━━━ Input data ━━━

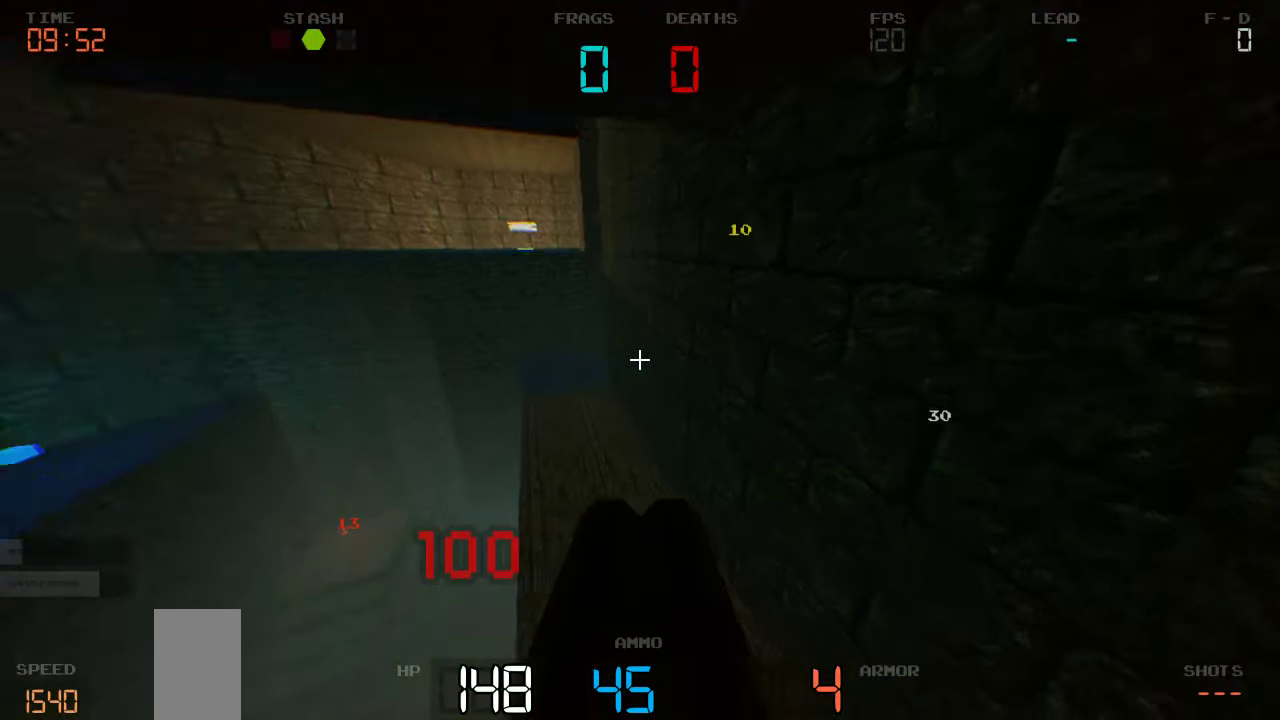
Gameplay with keyboard and mouse; each line is a JSON object with the keys held at the frame after it. "events" lists presses ("down") and releases ("up") of "a", "d", "s" and "w" between this image and that frame as [ms after this image, input, new state], when the widget could be followed in between. No other keys are recorded. Mouse buttons are not recorded. Not read: mouse_move.
{"keys": ["d", "s"], "events": [[50, "a", "down"], [200, "w", "up"], [317, "s", "down"], [367, "a", "up"], [450, "d", "down"]]}
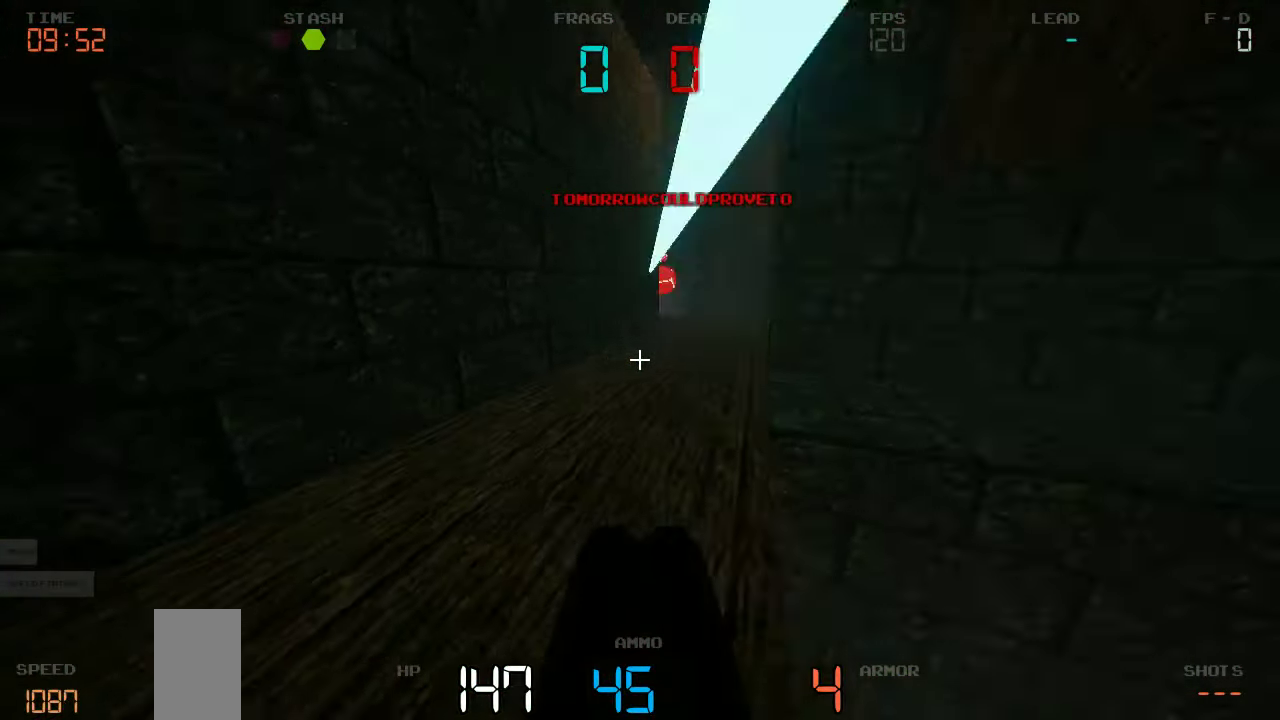
{"keys": ["d", "w"], "events": [[33, "s", "up"], [200, "w", "down"]]}
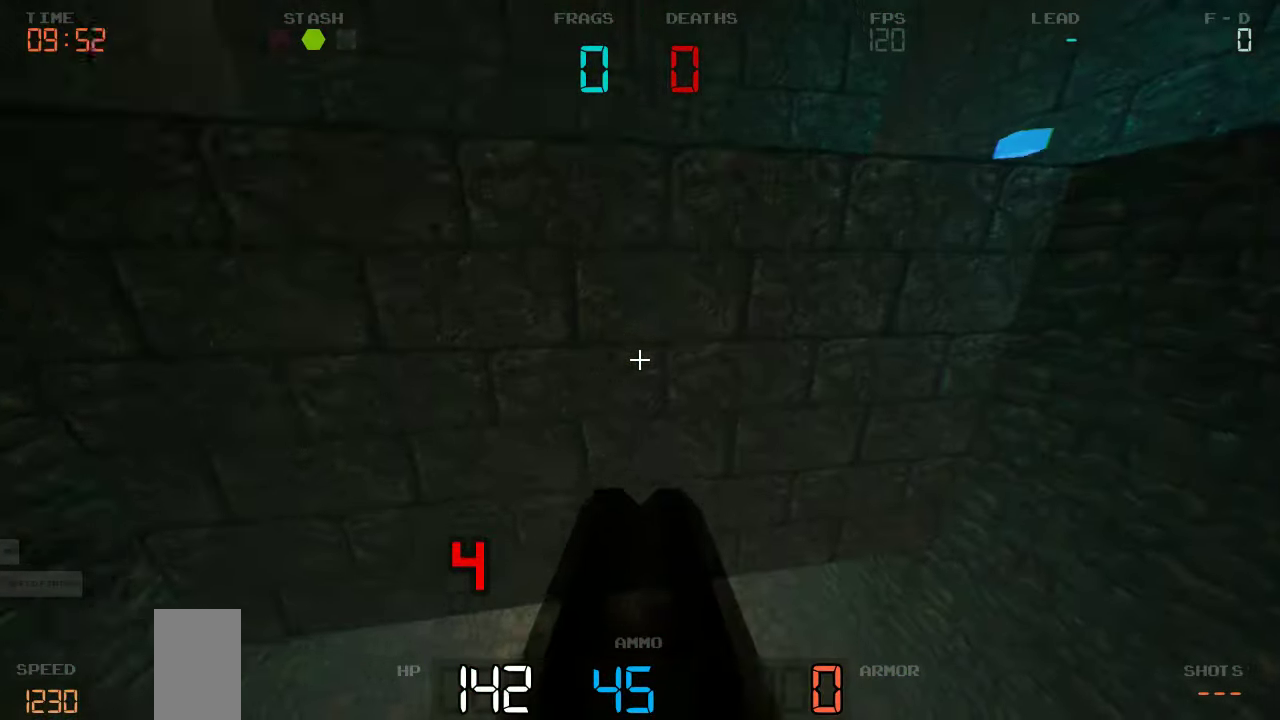
{"keys": ["w"], "events": [[17, "d", "up"], [267, "a", "down"], [467, "a", "up"]]}
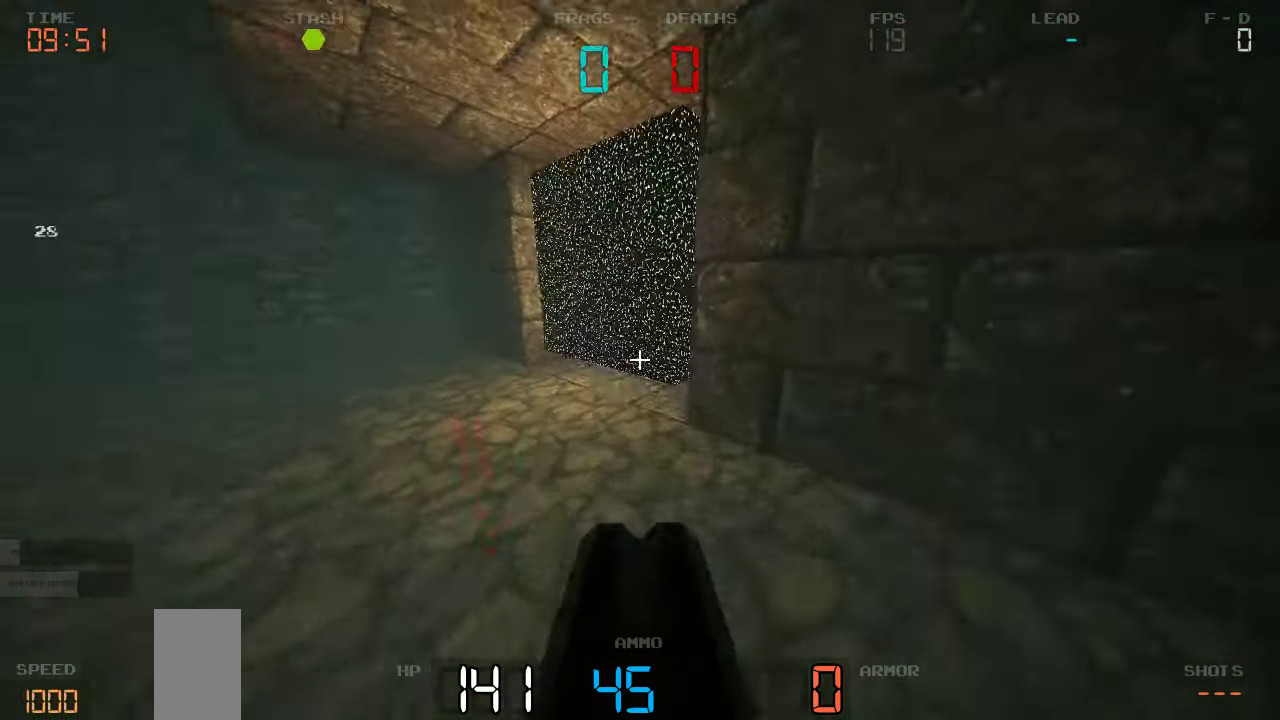
{"keys": ["d", "w"]}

━━━

◆ Prompt ◆
Output every line of the records exactly, excluding all pictures.

◆ Answer to the exercise ◆
Gameplay with keyboard and mouse; each line is a JSON object with the keys held at the frame after it. "events" lists presses ("down") and releases ("up") of "a", "d", "s" and "w" between this image and that frame as [ms after this image, input, new state], when the widget could be followed in between. No other keys are recorded. Mouse buttons are not recorded. Not read: mouse_move.
{"keys": ["d", "s"], "events": [[50, "a", "down"], [200, "w", "up"], [317, "s", "down"], [367, "a", "up"], [450, "d", "down"]]}
{"keys": ["d", "w"], "events": [[33, "s", "up"], [200, "w", "down"]]}
{"keys": ["w"], "events": [[17, "d", "up"], [267, "a", "down"], [467, "a", "up"]]}
{"keys": ["d", "w"]}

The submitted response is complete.